Явление: писатель Николай Толстиков
Ночь на улице российской чёрная, октябрьская, беспросветная. Кажется, навсегда. Помнится — до первого чистейшего снега.
Ночь на пространстве российской литературы. Настойчиво выдаются за лидерские образцы московские пожухлости: подробности поедания собаки, унитазные запахи в одежде встречающего женщину хозяина квартиры, приготовление ужина из вырезанных из тела девушки теперь бывших половых, физиологических деталей, подробные инструкции хамства и наглости на месте необходимого таланта — нормальной головой подумаешь, — да разве люди нормальные могут такие пакости провозглашать за достижение человеческого сообщества, после всех прежних гуманитариев подавать отвратительное за образец поведения и страницы для подражания? Для желания так жить?
Брезгливость из человеческого восприятия чего бы то ни было никуда не исчезла, и не исчезнет, она природна…
И после тошнятины, вылетающей из души, ищется хорошее. Нужное, как молоко после отравления какой-то дрянью.

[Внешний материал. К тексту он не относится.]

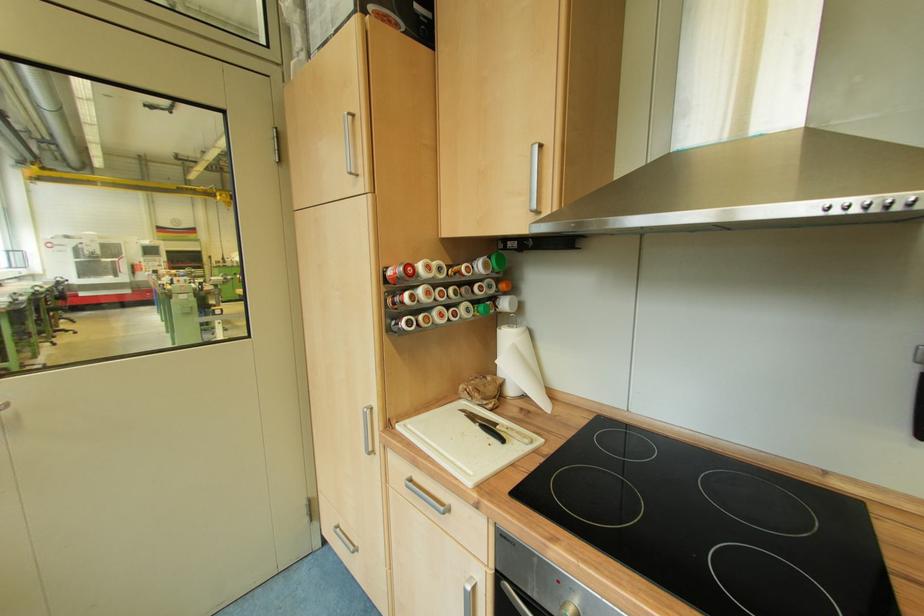
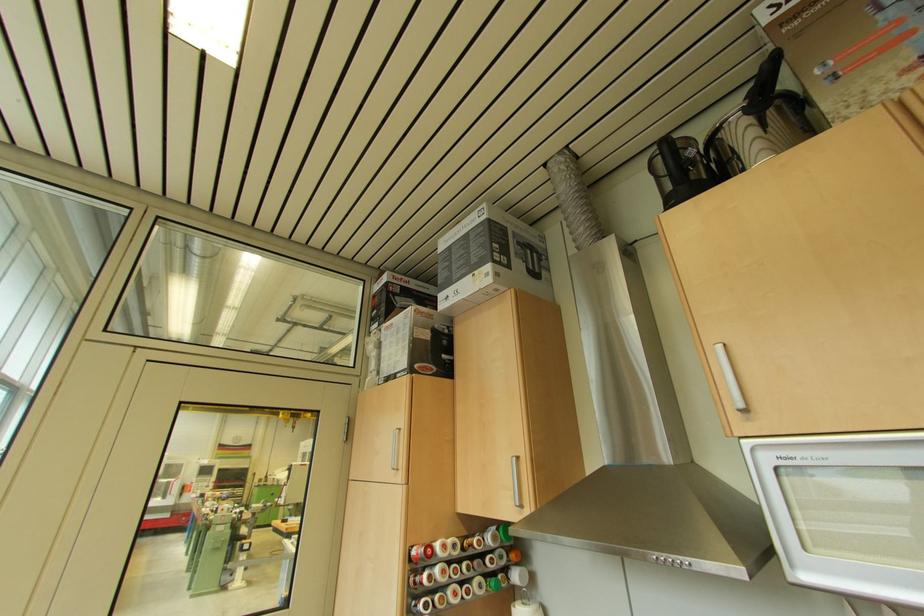
In the second image, find the point that corresponds to (x=454, y=236) in the first image.

(468, 513)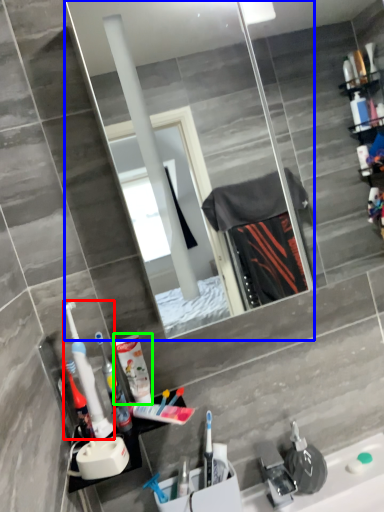
Question: Which is nearer to the toothbrush (highlighted by a red box)? mirror (highlighted by a blue box) or cleaning product (highlighted by a green box).

Choices:
 (A) mirror
 (B) cleaning product

Answer: (B)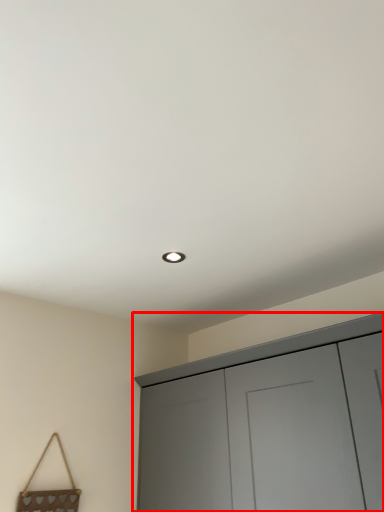
Question: From the image's perspective, where is cupboard (annotated by the red box) located relative to handbag?

Choices:
 (A) above
 (B) below

Answer: (A)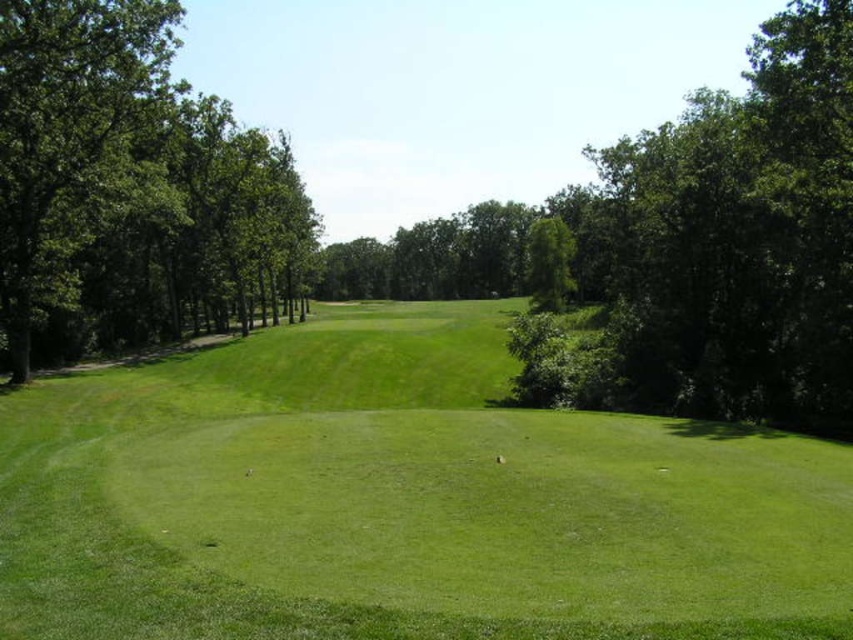
You are a golfer standing on the green grassy golf course at center and want to hit the ball towards the green leafy trees at left. Considering their widths, which area will the ball travel through first?

The ball will travel through the green grassy golf course at center first because it has a narrower width compared to the green leafy trees at left, meaning the golf course area is narrower and the ball would pass through it before entering the wider tree area.

You are a golfer standing on the green grassy golf course at center and want to hit a ball towards the green leafy trees at left. Based on the scene description, which area takes up more space in the image?

The green leafy trees at left occupy more space in the image than the green grassy golf course at center.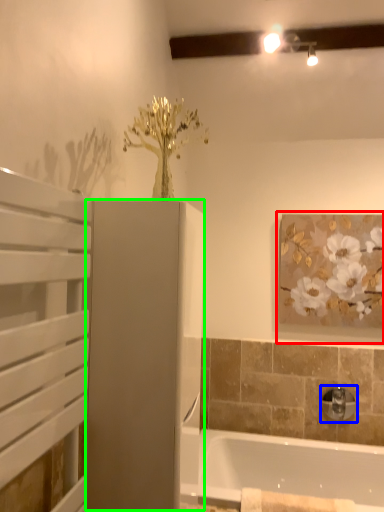
Question: Based on their relative distances, which object is nearer to picture frame (highlighted by a red box)? Choose from tap (highlighted by a blue box) and screen door (highlighted by a green box).

Choices:
 (A) tap
 (B) screen door

Answer: (A)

Я встретился с прозой Николая Толстикова. Слава судьбе, он не московский, он Москву знает по касательной: побыл в ней на учёбе и уехал, себя сохранив. А сохранённое переложив в рассказы и повести.

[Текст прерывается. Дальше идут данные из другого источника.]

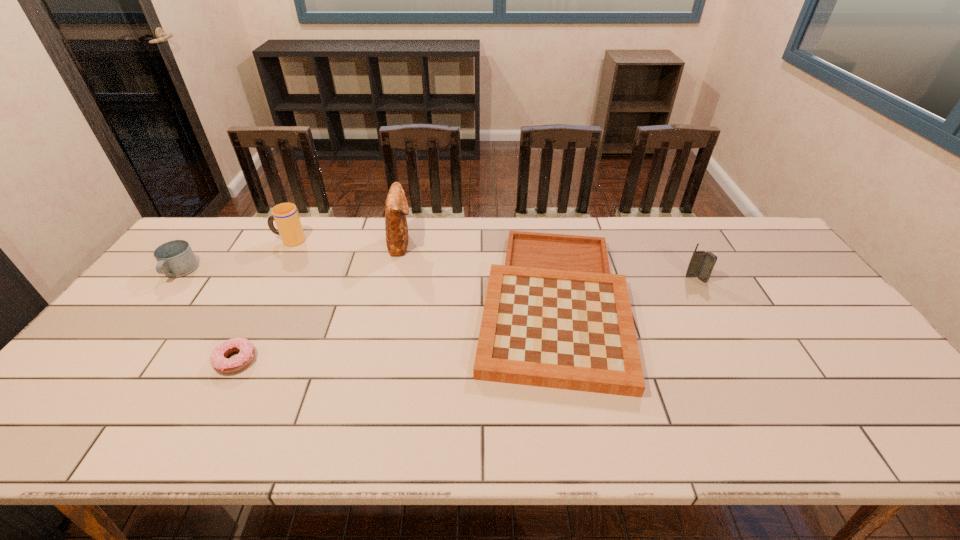
Find the location of a particular element. vacant space situated on the side of the cup with the handle is located at coordinates (211, 240).

Where is `free location located 0.080m on the side of the cup with the handle`? This screenshot has height=540, width=960. free location located 0.080m on the side of the cup with the handle is located at coordinates (250, 240).

Locate an element on the screen. vacant space located on the keyboard of the rightmost object is located at coordinates (707, 298).

You are a GUI agent. You are given a task and a screenshot of the screen. Output one action in this format:
    pyautogui.click(x=<x>, y=<y>)
    Task: Click on the vacant space located on the side of the mug with the handle
    
    Given the screenshot: What is the action you would take?
    pyautogui.click(x=111, y=357)

Locate an element on the screen. free spot located on the left of the gameboard is located at coordinates (391, 302).

Identify the location of vacant region located 0.140m on the right of the doughnut. (312, 360).

This screenshot has width=960, height=540. Identify the location of clutch bag at the far edge. (396, 208).

You are a GUI agent. You are given a task and a screenshot of the screen. Output one action in this format:
    pyautogui.click(x=<x>, y=<y>)
    Task: Click on the cup that is positioned at the far edge
    The image size is (960, 540).
    Given the screenshot: What is the action you would take?
    pyautogui.click(x=285, y=215)

Locate an element on the screen. mug situated at the far edge is located at coordinates (176, 258).

This screenshot has height=540, width=960. In order to click on gameboard at the far edge in this screenshot , I will do `click(554, 316)`.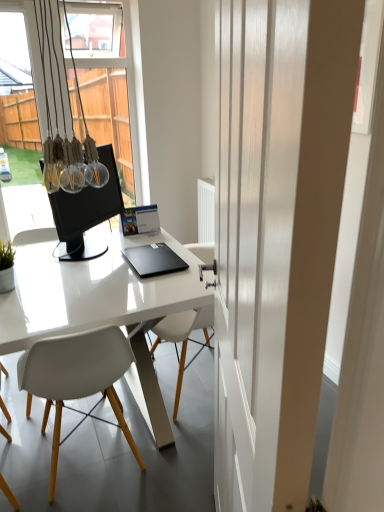
Question: From a real-world perspective, is matte black monitor at center located beneath white glossy door at center?

Choices:
 (A) yes
 (B) no

Answer: (B)

Question: Is the position of matte black monitor at center less distant than that of white glossy door at center?

Choices:
 (A) yes
 (B) no

Answer: (B)

Question: From the image's perspective, would you say matte black monitor at center is shown under white glossy door at center?

Choices:
 (A) no
 (B) yes

Answer: (A)

Question: Is matte black monitor at center taller than white glossy door at center?

Choices:
 (A) yes
 (B) no

Answer: (B)

Question: Can white glossy door at center be found inside matte black monitor at center?

Choices:
 (A) yes
 (B) no

Answer: (B)

Question: Is black matte laptop at center inside or outside of white glossy door at center?

Choices:
 (A) outside
 (B) inside

Answer: (A)

Question: From a real-world perspective, is black matte laptop at center positioned above or below white glossy door at center?

Choices:
 (A) below
 (B) above

Answer: (A)

Question: Is point (145, 259) positioned closer to the camera than point (281, 237)?

Choices:
 (A) farther
 (B) closer

Answer: (A)

Question: Based on their positions, is black matte laptop at center located to the left or right of white glossy door at center?

Choices:
 (A) right
 (B) left

Answer: (B)

Question: Considering the positions of translucent glass light fixture at upper left and white plastic chair at center in the image, is translucent glass light fixture at upper left taller or shorter than white plastic chair at center?

Choices:
 (A) short
 (B) tall

Answer: (B)

Question: From a real-world perspective, is translucent glass light fixture at upper left positioned above or below white plastic chair at center?

Choices:
 (A) above
 (B) below

Answer: (A)

Question: Is translucent glass light fixture at upper left inside the boundaries of white plastic chair at center, or outside?

Choices:
 (A) outside
 (B) inside

Answer: (A)

Question: From the image's perspective, relative to white plastic chair at center, is translucent glass light fixture at upper left above or below?

Choices:
 (A) above
 (B) below

Answer: (A)

Question: Based on their sizes in the image, would you say translucent glass light fixture at upper left is bigger or smaller than black matte laptop at center?

Choices:
 (A) small
 (B) big

Answer: (B)

Question: From a real-world perspective, is translucent glass light fixture at upper left physically located above or below black matte laptop at center?

Choices:
 (A) above
 (B) below

Answer: (A)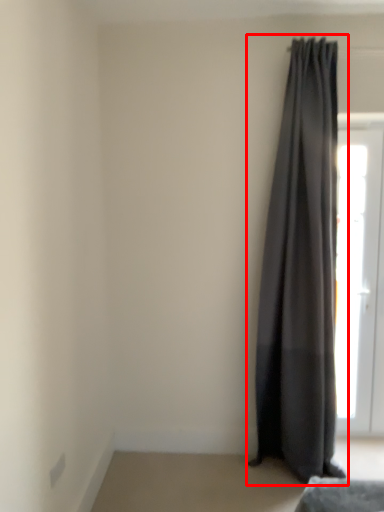
Question: From the image's perspective, what is the correct spatial positioning of curtain (annotated by the red box) in reference to door?

Choices:
 (A) below
 (B) above

Answer: (B)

Он — вологодский. Да, литература художественная авторами в провинциальных частях России пишется чистой, искренней, с отсутствием желания напакостить всему человечеству. Зачем вообще читается литература? Всеми — не знаю. Мною — для желания узнать, а как, а чем живут люди? Что делают и думают?

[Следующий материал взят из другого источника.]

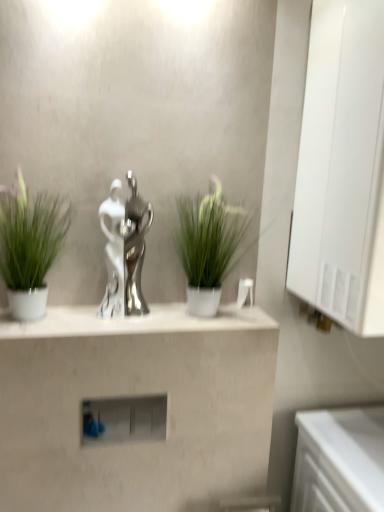
The width and height of the screenshot is (384, 512). In order to click on white glossy counter at lower right in this screenshot , I will do `click(339, 461)`.

At what (x,y) coordinates should I click in order to perform the action: click on silver metallic trophy at center. Please return your answer as a coordinate pair (x, y). Looking at the image, I should click on (125, 249).

How different are the orientations of white glossy medicine cabinet at right and green matte plant at left, which is counted as the 2th houseplant, starting from the right, in degrees?

The angular difference between white glossy medicine cabinet at right and green matte plant at left, which is counted as the 2th houseplant, starting from the right, is 0.767 degrees.

Is white glossy medicine cabinet at right inside the boundaries of green matte plant at left, which is counted as the first houseplant, starting from the left, or outside?

white glossy medicine cabinet at right is spatially situated outside green matte plant at left, which is counted as the first houseplant, starting from the left.

Can you confirm if white glossy medicine cabinet at right is taller than green matte plant at left, which is counted as the first houseplant, starting from the left?

Yes.

Find the location of a particular element. The image size is (384, 512). medicine cabinet above the green matte plant at left, which is counted as the 2th houseplant, starting from the right (from a real-world perspective) is located at coordinates (342, 168).

From the image's perspective, who appears lower, satin silver statue at center or green matte plant at left, which is counted as the first houseplant, starting from the left?

Result: satin silver statue at center, from the image's perspective.

Where is `mantle on the right of green matte plant at left, which is counted as the first houseplant, starting from the left`? The image size is (384, 512). mantle on the right of green matte plant at left, which is counted as the first houseplant, starting from the left is located at coordinates (133, 322).

Is point (144, 320) positioned behind point (7, 233)?

Yes, it is behind point (7, 233).

Does satin silver statue at center have a lesser height compared to green matte plant at left, which is counted as the 2th houseplant, starting from the right?

Yes, satin silver statue at center is shorter than green matte plant at left, which is counted as the 2th houseplant, starting from the right.

From the image's perspective, which one is positioned lower, green matte plant at center, the first houseplant when ordered from right to left, or white glossy counter at lower right?

white glossy counter at lower right.

Based on the photo, could you tell me if green matte plant at center, which is the 2th houseplant in left-to-right order, is turned towards white glossy counter at lower right?

No, green matte plant at center, which is the 2th houseplant in left-to-right order, is not facing towards white glossy counter at lower right.

Is white glossy counter at lower right surrounded by green matte plant at center, the first houseplant when ordered from right to left?

No, white glossy counter at lower right is located outside of green matte plant at center, the first houseplant when ordered from right to left.

Is the position of green matte plant at center, which is the 2th houseplant in left-to-right order, less distant than that of white glossy counter at lower right?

Как живут в России настоящей, не перекрашенной рекламой под «запад»?
«Владимирка». «Грачи прилетели». Не знаю, чем они заставляют смотреть и помнить вот такую живопись, вроде простую, вроде похожие на современную фотографию — фотографии молчат, а из живописи классической, то есть образцовой, что-то исходит. Стоять можно долго, смотреть, чувствовать воспринимаемое. Чувствуемое, и — воспринимаемое. Творчество Николая Толстикова из этого же ряда, оно — жизнь России. В ЦРУ для понимания русской жизни читать нужно обязательно, но — а как они поймут людей, не ценящих доллары, дорогие машины, ищущих не дорогих проституток для забав в дорогих гостиницах, — нечто другое, нечто другое…
Чистое для души. Чистое для осознания себя человеком не пакостящим. Человеком помогающим. Кому? Человеку рядом.
Стропильное, для русского.
Не искорёженного столичной ерундой разврата, зоопарковыми телепередачами, где вместо зверей бродят очертаниями похожие на людей, — очертаниями… где проститутки чего-то там «думают», оказывается…
В Вологде люди любопытно разговаривают, там и мне, русскому, не сразу стало понятно, что произносят. Сохранилось в ней настоящее, от камзола Петра первого до резьбы на домах, от толстенных стен Спасо-Прилуцкого монастыря, похожего на крепость — в 1812 году в нём вывезенные из Москвы государственные ценности хранились, — до тротуаров, где проходил Николай Рубцов, и слетали на него строчка «тихая моя Родина»… В Вологде я искал его бывшее присутствие и понимал: пустота после него, пустота, и где новый, умеющий говорить?
Тоскливо было, тогда…
«…И вновь везёт меня такой знакомый катер,
С таким родным на мачте огоньком…»
Николай Толстиков говорит. С ним в Вологде не тоскливо.
«Поминальная свеча» — рассказ… прочитаешь и вздохнёшь, и подумаешь: да что же такое среди народа творится? Для проклинания плохой сегодняшней жизни уничтожить всё родительское позади себя?
Я не хочу пересказывать содержание рассказов и повестей. Нельзя пересказать каждую запятую, каждое слово, передающее сознанию содержание творчества. Я могу сказать с другой стороны: есть писатель Николай Толстиков, и я, читая его произведения, понимаю, как люди живут в Вологде сегодняшней. Ясный у него язык, не газетная сурогатина, не брехливый, — со своими редкими своеобразными словами, дорисовывающими художественно, на самом деле художественно.